Jacob Ester knew that by the time his father got home, the cornfield needed to show progress.

This one is a bit more complex with more information, but the reader can expect a challenge and can wonder if Jacob will finish his task. Either way, an effective introductory sentence, whether in nonfiction or fiction, needs to make an impact on the reader. Let’s take a look first at what you can do in fiction.

Conflict: Fiction is about conflict resolution (more about this next week). One of the best ways to capture the reader’s attention is by introducing the conflict in the first line. You don’t have to state the exact issue at hand, but as you can see with the examples (or even with the line I parodied from A Tale of Two Cities), hinting at the conflict from the onset causes engagement.

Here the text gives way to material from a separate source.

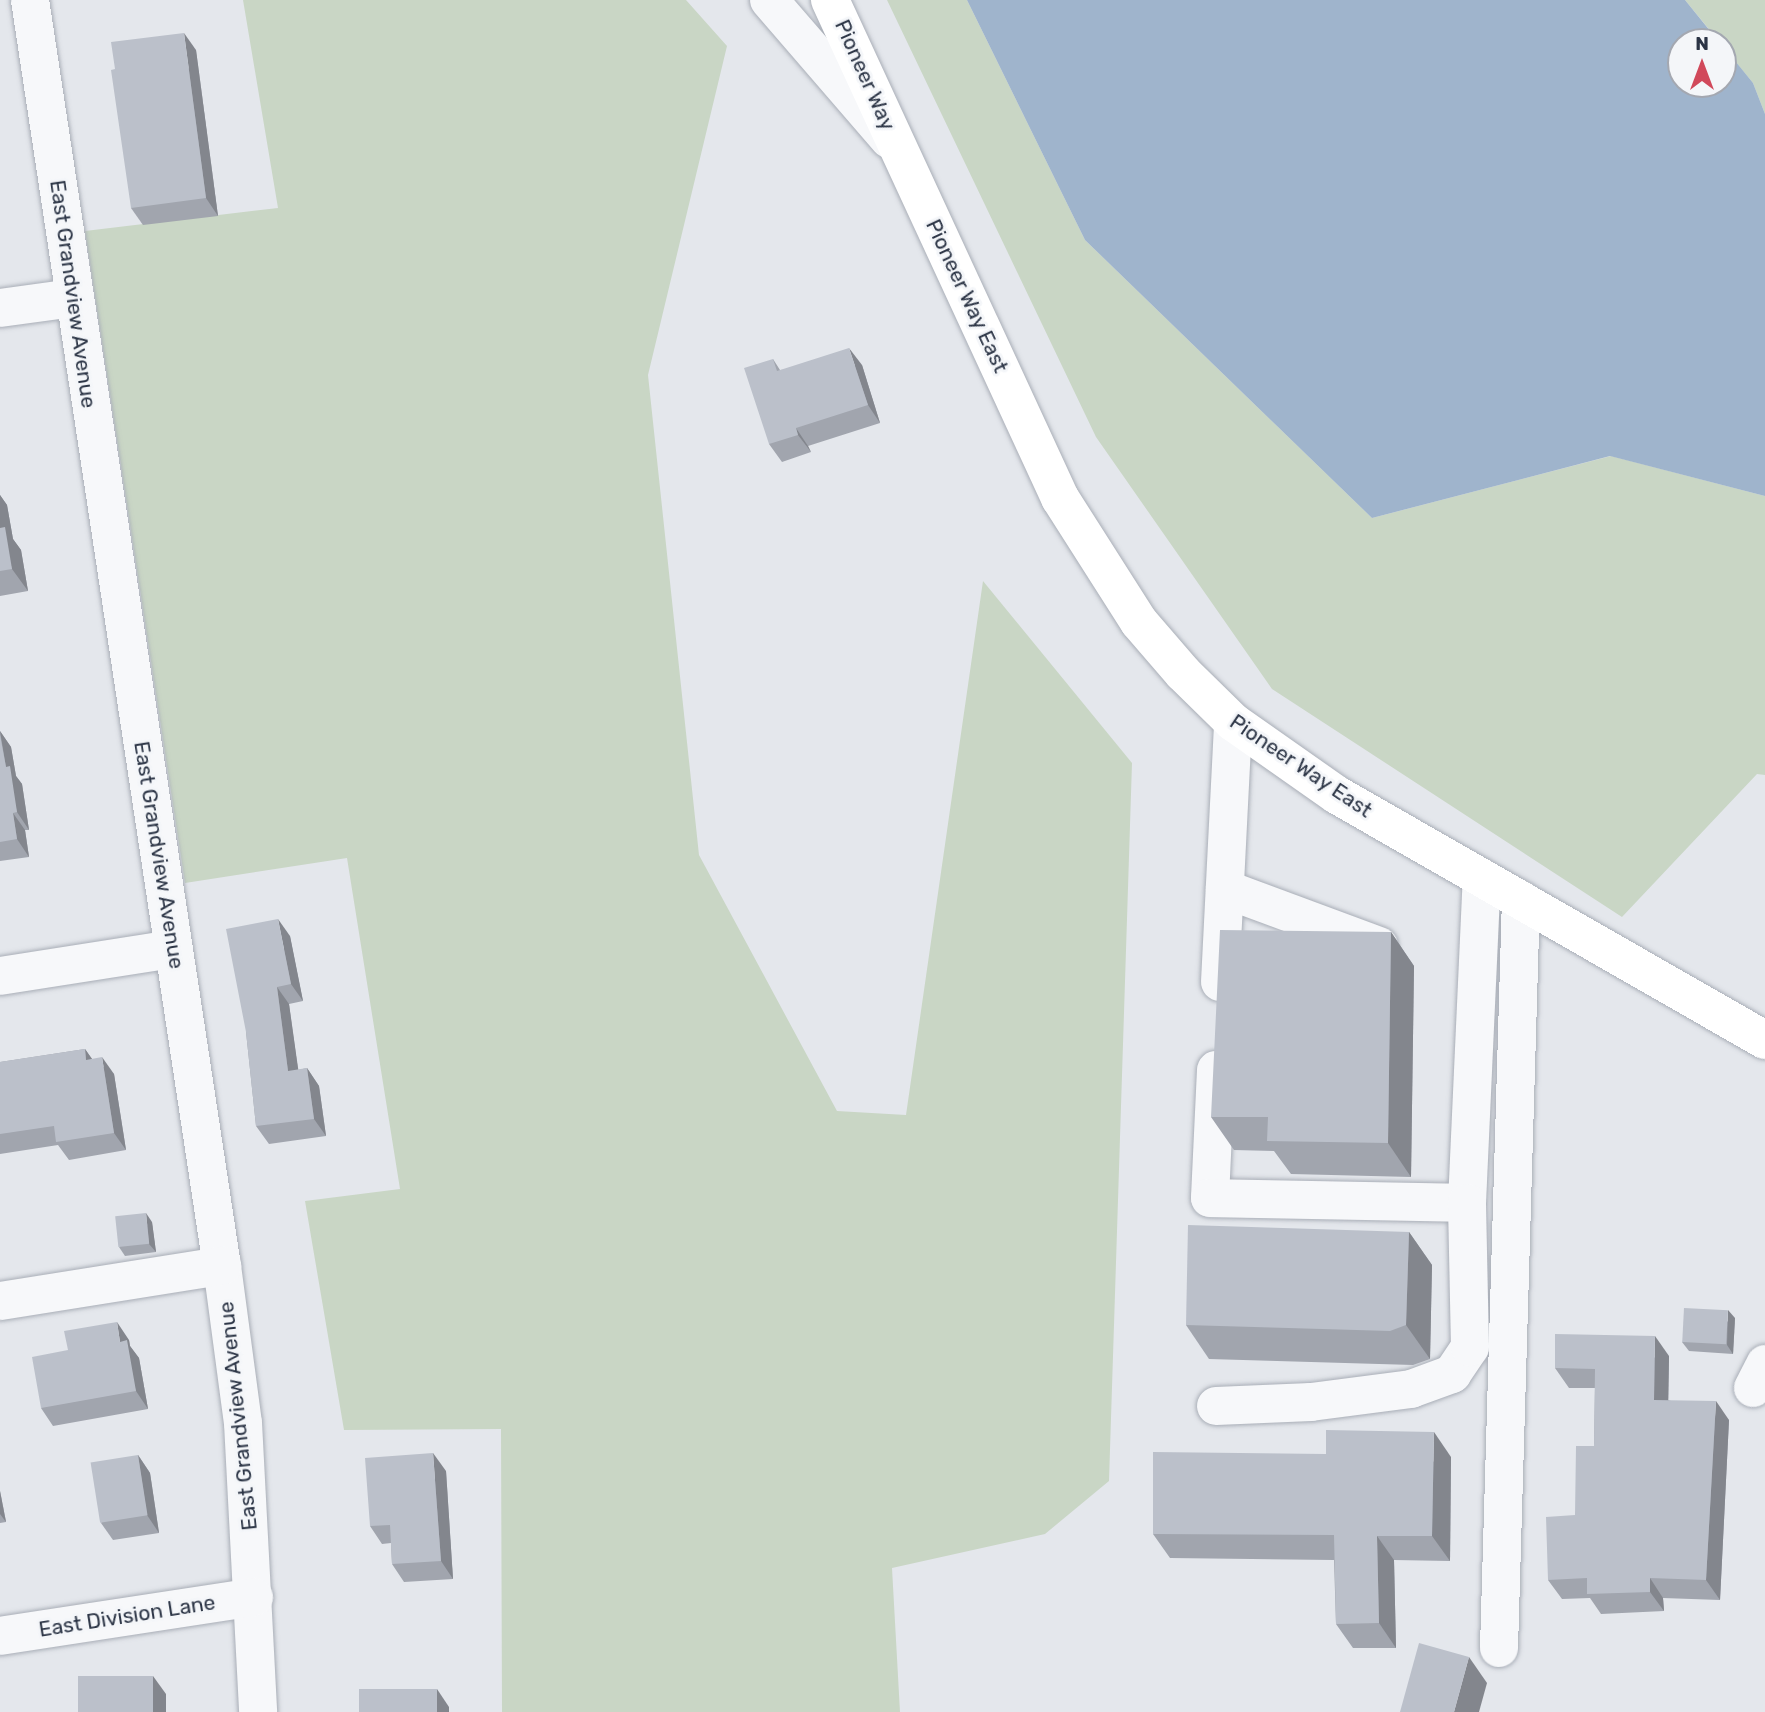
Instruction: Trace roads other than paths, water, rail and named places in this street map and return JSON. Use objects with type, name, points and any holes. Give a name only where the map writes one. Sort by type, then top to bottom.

Theme: This one can be a bit trickier, but I would recommend introducing your theme (what you as a writer are saying with your story) as quickly as you can. Be subtle, but even in the second example above, there’s a hint of what the story will be about (the power of a father-son relationship). This may mean finishing the first draft of the story and reworking the first sentence once you know the theme, but there’s no shame in that.

Wit: I am definitely a simple-is-better advocate, but there is no one way that is “right” for story intros. Play around with multiple versions of the sentence, try them out with reviewers, and see which one works the best.

Nonfiction is not so dissimilar. You are still introducing a conflict (what the reader needs to know but doesn’t yet or perhaps even a disagreement of opinions for a news story); you are still presenting your theme early on; and you are still trying out various ways to start the article, paper, or essay. Now, certain types of writing have conventions (journal articles have abstracts, for example), but an excellent introductory sentence is still important for getting the reader to actually read. Nonfiction does not mean non-creativity.

What are some of your favorite introductory sentences? Leave them in the comments and tell us why you like them.


One thought on “Episode 16: Introducing Introductions

  1. “It was a bright cold day in April, and the clocks were striking thirteen.” The opening sentence of George Orwell’s _1984_ instantly hooks the reader by presenting a simple yet jarring anomaly from our everyday experience.

    In _Plot_, Ansen Dibell suggests always beginning stories _in medias res_ and postponing background exposition for several paragraphs/pages (depending on the length of your story). Thus, the opening is much more likely to present a conflict that will draw the reader in, informing them of the details only after they’re hooked.